=== Records shown ===

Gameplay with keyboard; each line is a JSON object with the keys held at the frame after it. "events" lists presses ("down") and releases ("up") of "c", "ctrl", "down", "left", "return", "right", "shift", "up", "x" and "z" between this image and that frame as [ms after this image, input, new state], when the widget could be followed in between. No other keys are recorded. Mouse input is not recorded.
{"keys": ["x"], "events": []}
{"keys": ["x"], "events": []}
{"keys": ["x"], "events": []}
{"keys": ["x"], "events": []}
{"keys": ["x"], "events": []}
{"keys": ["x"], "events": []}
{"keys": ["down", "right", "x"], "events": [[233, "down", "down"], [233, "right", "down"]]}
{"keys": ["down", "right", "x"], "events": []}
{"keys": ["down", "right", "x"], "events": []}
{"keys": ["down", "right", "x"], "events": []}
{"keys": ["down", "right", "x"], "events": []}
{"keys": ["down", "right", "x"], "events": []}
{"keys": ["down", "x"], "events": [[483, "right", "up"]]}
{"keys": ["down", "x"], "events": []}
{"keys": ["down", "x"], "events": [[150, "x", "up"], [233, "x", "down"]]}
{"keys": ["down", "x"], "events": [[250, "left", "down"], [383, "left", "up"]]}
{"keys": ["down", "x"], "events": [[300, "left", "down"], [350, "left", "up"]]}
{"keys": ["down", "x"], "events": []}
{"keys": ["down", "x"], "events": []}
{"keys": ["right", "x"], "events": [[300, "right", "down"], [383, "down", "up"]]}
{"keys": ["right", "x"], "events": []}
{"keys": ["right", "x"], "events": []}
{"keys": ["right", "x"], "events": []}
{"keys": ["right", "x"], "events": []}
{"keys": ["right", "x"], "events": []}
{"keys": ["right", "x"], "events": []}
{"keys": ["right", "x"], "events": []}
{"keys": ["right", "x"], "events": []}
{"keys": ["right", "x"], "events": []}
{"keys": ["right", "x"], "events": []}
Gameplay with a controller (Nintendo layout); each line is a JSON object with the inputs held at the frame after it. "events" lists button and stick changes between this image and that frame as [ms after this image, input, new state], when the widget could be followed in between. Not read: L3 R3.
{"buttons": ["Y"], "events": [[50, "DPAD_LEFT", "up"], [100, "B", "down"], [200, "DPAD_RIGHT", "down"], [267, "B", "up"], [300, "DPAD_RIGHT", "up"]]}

===

Brief: Only a number is needed here: the count of lines above that hold the string "when".

Your response: 2